• [PROBLEM TO WORK ON] Copy out the entries that follow exactly, leaving every picture behind.

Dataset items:
★ ★ ★ ★ ★ ★ ★
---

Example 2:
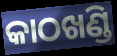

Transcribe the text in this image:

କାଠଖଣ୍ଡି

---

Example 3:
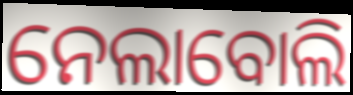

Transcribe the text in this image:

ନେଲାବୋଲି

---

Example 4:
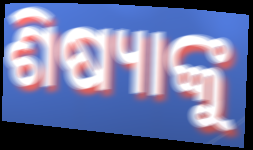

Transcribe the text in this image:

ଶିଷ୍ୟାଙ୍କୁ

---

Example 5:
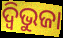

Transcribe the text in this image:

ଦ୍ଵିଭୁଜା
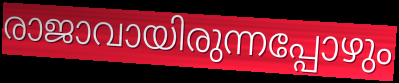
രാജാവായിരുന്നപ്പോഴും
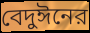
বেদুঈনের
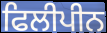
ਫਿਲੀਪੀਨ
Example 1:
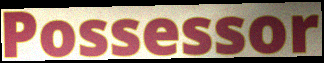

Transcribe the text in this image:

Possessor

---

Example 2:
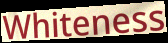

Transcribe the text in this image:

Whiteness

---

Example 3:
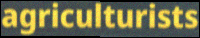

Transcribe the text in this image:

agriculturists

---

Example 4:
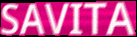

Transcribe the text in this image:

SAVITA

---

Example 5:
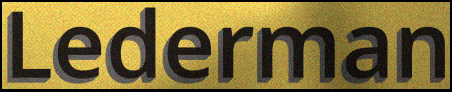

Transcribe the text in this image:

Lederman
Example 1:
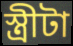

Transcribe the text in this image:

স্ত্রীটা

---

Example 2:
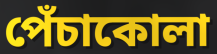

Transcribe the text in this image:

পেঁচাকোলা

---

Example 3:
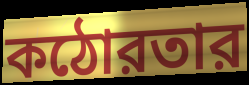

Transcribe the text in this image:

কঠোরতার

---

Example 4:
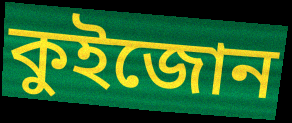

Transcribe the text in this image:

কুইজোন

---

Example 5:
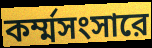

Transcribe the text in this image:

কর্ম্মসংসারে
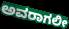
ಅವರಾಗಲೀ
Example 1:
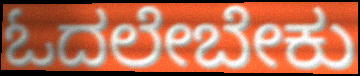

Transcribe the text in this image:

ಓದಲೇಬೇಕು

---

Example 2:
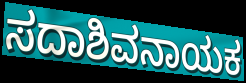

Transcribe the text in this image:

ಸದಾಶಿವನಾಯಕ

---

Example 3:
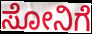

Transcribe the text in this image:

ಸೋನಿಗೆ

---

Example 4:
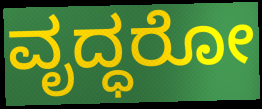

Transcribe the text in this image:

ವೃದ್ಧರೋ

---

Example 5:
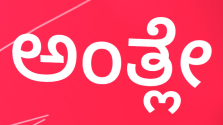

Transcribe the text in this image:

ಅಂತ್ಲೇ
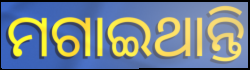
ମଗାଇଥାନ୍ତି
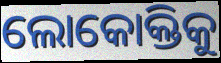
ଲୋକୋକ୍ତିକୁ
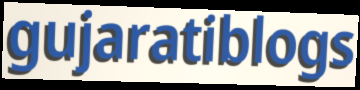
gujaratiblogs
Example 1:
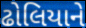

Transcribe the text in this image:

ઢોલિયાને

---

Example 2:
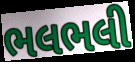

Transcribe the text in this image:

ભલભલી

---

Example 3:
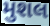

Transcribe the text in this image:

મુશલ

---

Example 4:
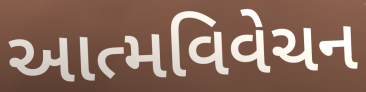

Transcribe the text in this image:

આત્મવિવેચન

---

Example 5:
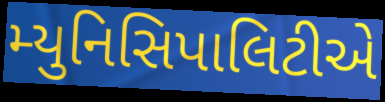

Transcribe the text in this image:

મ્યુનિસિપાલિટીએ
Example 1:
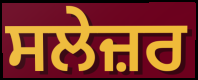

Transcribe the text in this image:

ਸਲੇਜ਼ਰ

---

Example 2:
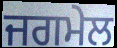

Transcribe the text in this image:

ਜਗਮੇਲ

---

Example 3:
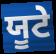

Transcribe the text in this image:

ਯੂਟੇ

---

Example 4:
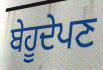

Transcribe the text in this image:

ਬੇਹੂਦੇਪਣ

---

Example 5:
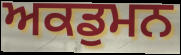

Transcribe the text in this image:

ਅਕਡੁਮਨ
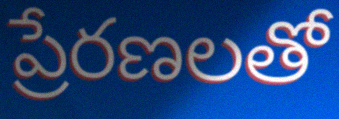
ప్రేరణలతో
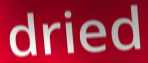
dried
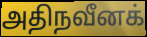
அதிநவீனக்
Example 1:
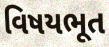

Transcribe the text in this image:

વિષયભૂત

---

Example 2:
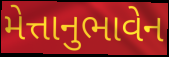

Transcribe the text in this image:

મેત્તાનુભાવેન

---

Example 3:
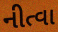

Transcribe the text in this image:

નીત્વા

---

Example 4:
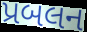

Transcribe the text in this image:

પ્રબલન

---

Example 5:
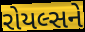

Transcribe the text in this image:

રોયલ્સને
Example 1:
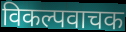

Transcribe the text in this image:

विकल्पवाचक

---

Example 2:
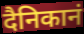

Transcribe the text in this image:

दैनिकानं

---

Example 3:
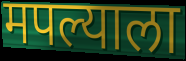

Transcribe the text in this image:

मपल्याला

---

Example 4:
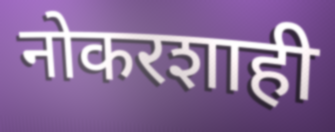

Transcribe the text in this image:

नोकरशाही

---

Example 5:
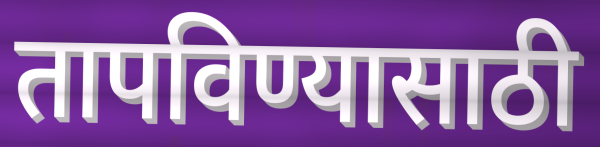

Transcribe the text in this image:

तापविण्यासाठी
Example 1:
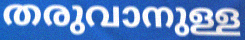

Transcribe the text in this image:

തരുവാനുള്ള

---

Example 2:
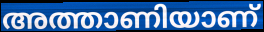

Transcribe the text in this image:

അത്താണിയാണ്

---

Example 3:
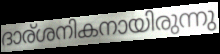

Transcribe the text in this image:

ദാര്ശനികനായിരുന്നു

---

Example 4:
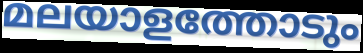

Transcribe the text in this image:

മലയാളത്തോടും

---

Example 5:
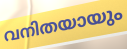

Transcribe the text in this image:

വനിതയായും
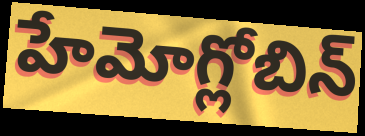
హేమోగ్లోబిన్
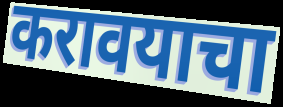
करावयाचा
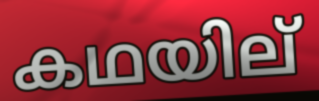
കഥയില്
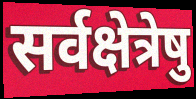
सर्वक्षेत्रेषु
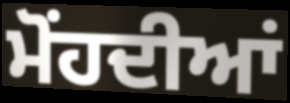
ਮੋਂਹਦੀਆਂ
★ ★ ★ ★ ★ ★ ★
• [RESPONSE AREA]
---

Example 2:

Transcribe the text in this image:

କାଠଖଣ୍ଡି

---

Example 3:

Transcribe the text in this image:

ନେଲାବୋଲି

---

Example 4:

Transcribe the text in this image:

ଶିଷ୍ୟାଙ୍କୁ

---

Example 5:

Transcribe the text in this image:

ଦ୍ଵିଭୁଜା
രാജാവായിരുന്നപ്പോഴും
বেদুঈনের
ਫਿਲੀਪੀਨ
Example 1:

Transcribe the text in this image:

Possessor

---

Example 2:

Transcribe the text in this image:

Whiteness

---

Example 3:

Transcribe the text in this image:

agriculturists

---

Example 4:

Transcribe the text in this image:

SAVITA

---

Example 5:

Transcribe the text in this image:

Lederman
Example 1:

Transcribe the text in this image:

স্ত্রীটা

---

Example 2:

Transcribe the text in this image:

পেঁচাকোলা

---

Example 3:

Transcribe the text in this image:

কঠোরতার

---

Example 4:

Transcribe the text in this image:

কুইজোন

---

Example 5:

Transcribe the text in this image:

কর্ম্মসংসারে
ಅವರಾಗಲೀ
Example 1:

Transcribe the text in this image:

ಓದಲೇಬೇಕು

---

Example 2:

Transcribe the text in this image:

ಸದಾಶಿವನಾಯಕ

---

Example 3:

Transcribe the text in this image:

ಸೋನಿಗೆ

---

Example 4:

Transcribe the text in this image:

ವೃದ್ಧರೋ

---

Example 5:

Transcribe the text in this image:

ಅಂತ್ಲೇ
ମଗାଇଥାନ୍ତି
ଲୋକୋକ୍ତିକୁ
gujaratiblogs
Example 1:

Transcribe the text in this image:

ઢોલિયાને

---

Example 2:

Transcribe the text in this image:

ભલભલી

---

Example 3:

Transcribe the text in this image:

મુશલ

---

Example 4:

Transcribe the text in this image:

આત્મવિવેચન

---

Example 5:

Transcribe the text in this image:

મ્યુનિસિપાલિટીએ
Example 1:

Transcribe the text in this image:

ਸਲੇਜ਼ਰ

---

Example 2:

Transcribe the text in this image:

ਜਗਮੇਲ

---

Example 3:

Transcribe the text in this image:

ਯੂਟੇ

---

Example 4:

Transcribe the text in this image:

ਬੇਹੂਦੇਪਣ

---

Example 5:

Transcribe the text in this image:

ਅਕਡੁਮਨ
ప్రేరణలతో
dried
அதிநவீனக்
Example 1:

Transcribe the text in this image:

વિષયભૂત

---

Example 2:

Transcribe the text in this image:

મેત્તાનુભાવેન

---

Example 3:

Transcribe the text in this image:

નીત્વા

---

Example 4:

Transcribe the text in this image:

પ્રબલન

---

Example 5:

Transcribe the text in this image:

રોયલ્સને
Example 1:

Transcribe the text in this image:

विकल्पवाचक

---

Example 2:

Transcribe the text in this image:

दैनिकानं

---

Example 3:

Transcribe the text in this image:

मपल्याला

---

Example 4:

Transcribe the text in this image:

नोकरशाही

---

Example 5:

Transcribe the text in this image:

तापविण्यासाठी
Example 1:

Transcribe the text in this image:

തരുവാനുള്ള

---

Example 2:

Transcribe the text in this image:

അത്താണിയാണ്

---

Example 3:

Transcribe the text in this image:

ദാര്ശനികനായിരുന്നു

---

Example 4:

Transcribe the text in this image:

മലയാളത്തോടും

---

Example 5:

Transcribe the text in this image:

വനിതയായും
హేమోగ్లోబిన్
करावयाचा
കഥയില്
सर्वक्षेत्रेषु
ਮੋਂਹਦੀਆਂ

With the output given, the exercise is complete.